In Uganda, the Personal Data Protection Office has made headlines by ordering Google LLC to register as a data controller and collector within 30 days. The ruling comes after four Ugandan citizens filed a complaint alleging that Google was operating without the required registration and transferring personal data abroad without adequate safeguards, violations of the country’s Data Protection and Privacy Act.

A new study by cybersecurity company NymVPN has revealed that nearly one in three Britons is sharing sensitive personal data with AI chatbots, including tools like OpenAI’s ChatGPT. “AI tools have rapidly become part of how people work, but we’re seeing a worrying trend where convenience is being prioritised over security,” warned Harry Halpin, NymVPN’s CEO.

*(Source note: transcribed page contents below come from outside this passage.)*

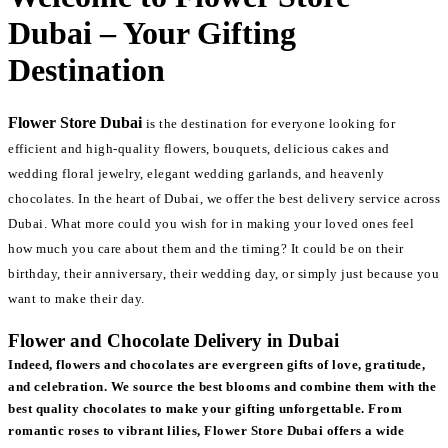
Dubai – Your Gifting
Destination
Flower Store Dubai
is the destination for everyone looking for
efficient and high-quality flowers, bouquets, delicious cakes and
wedding floral jewelry, elegant wedding garlands, and heavenly
chocolates. In the heart of Dubai, we offer the best delivery service across
Dubai. What more could you wish for in making your loved ones feel
how much you care about them and the timing? It could be on their
birthday, their anniversary, their wedding day, or simply just because you
want to make their day.
Flower and Chocolate Delivery in Dubai
Indeed, flowers and chocolates are evergreen gifts of love, gratitude,
and celebration. We source the best blooms and combine them with the
best quality chocolates to make your gifting unforgettable. From
romantic roses to vibrant lilies, Flower Store Dubai offers a wide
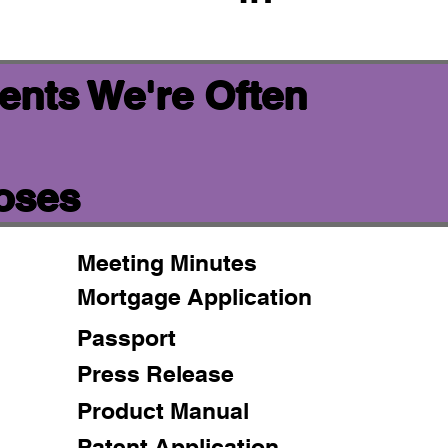
ents We're Often
poses
Meeting Minutes
Mortgage Application
Passport
Press Release
Product Manual
Patent Application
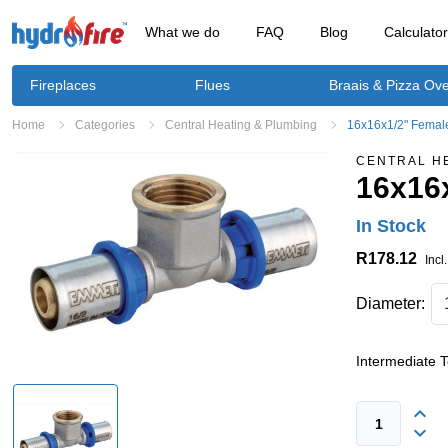
What we do
FAQ
Blog
Calculato
Fireplaces
Flues
Braais & Pizza Ov
Home
Categories
Central Heating & Plumbing
16x16x1/2" Female
CENTRAL H
16x16x
In Stock
R178.12
Incl
Diameter:
Intermediate 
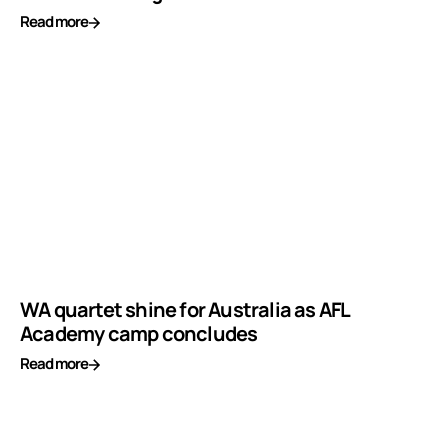
Read more
WA quartet shine for Australia as AFL
Academy camp concludes
Read more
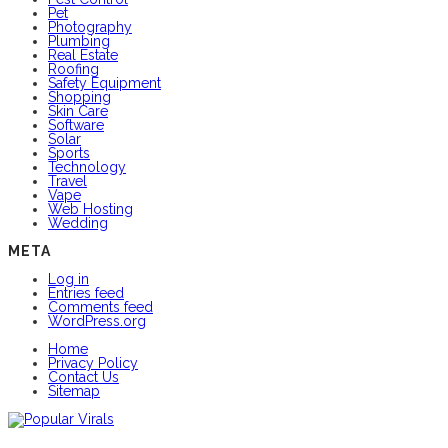
Pet
Photography
Plumbing
Real Estate
Roofing
Safety Equipment
Shopping
Skin Care
Software
Solar
Sports
Technology
Travel
Vape
Web Hosting
Wedding
META
Log in
Entries feed
Comments feed
WordPress.org
Home
Privacy Policy
Contact Us
Sitemap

Tesla has also entered the conversation with its recent move to install Grok, its in-house AI chatbot, on all new vehicles by default. Now a permanent fixture on the in-car display’s home screen, Grok can field questions and carry out tasks just like ChatGPT or Google’s Gemini. But privacy advocates are raising concerns. “There is a huge amount of risk that the data collected in the privacy of our own cars will be used against us, whether by law enforcement or immigration officials or simply being monetised without our consent,” warned Albert Cahn, executive director of the Surveillance Technology Oversight Project.

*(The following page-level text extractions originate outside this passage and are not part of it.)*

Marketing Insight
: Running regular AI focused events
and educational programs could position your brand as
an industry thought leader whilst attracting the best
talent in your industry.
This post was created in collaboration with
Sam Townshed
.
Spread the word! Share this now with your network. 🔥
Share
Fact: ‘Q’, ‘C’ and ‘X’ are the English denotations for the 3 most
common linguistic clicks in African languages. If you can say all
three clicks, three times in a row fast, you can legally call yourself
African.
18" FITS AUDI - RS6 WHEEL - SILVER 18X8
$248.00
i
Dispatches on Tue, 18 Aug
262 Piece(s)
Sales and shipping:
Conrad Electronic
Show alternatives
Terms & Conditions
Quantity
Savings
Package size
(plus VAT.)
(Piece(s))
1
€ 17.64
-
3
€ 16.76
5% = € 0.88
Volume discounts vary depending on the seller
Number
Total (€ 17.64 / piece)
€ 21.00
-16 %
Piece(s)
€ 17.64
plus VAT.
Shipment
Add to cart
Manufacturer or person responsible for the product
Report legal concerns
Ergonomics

And then there’s the viral video that caught a tech executive in an awkward moment of infidelity during a Coldplay concert in the U.S., sparking fresh debate about privacy at public events in the Netherlands. Dutch experts note that similar footage captured locally could have legal consequences, though protections remain limited. Attorney Yasar Bayram offered this practical advice: “You can step away or grab a drink when a kiss cam or similar segment is happening.” Willem Westermann, from the Association of Event Organizers, was more direct: “If you’re doing something you wouldn’t want to be made public, like cheating, you probably shouldn’t be doing it in public.”